- **WHAT TO PRODUCE**
Strip out all images, then restate the data verbatim.

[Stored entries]
□ □ □ □ □ □ □

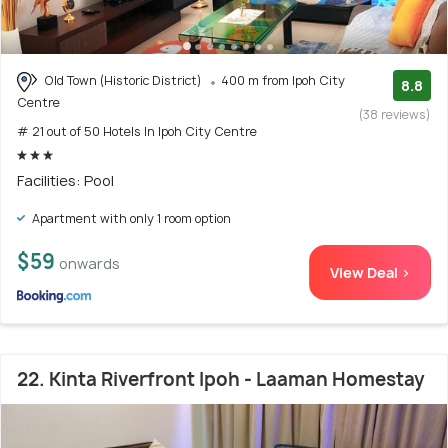
Old Town (Historic District)
400 m from Ipoh City
8.8
Centre
(38 reviews)
# 21 out of 50 Hotels In Ipoh City Centre
Facilities: Pool
Apartment with only 1 room option
$59
onwards
View Deal >
22. Kinta Riverfront Ipoh - Laaman Homestay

□ □ □ □ □ □ □

- **EXPECTED ANSWER**
Old Town (Historic District)
400 m from Ipoh City
8.8
Centre
(38 reviews)
# 21 out of 50 Hotels In Ipoh City Centre
Facilities: Pool
Apartment with only 1 room option
$59
onwards
View Deal >
22. Kinta Riverfront Ipoh - Laaman Homestay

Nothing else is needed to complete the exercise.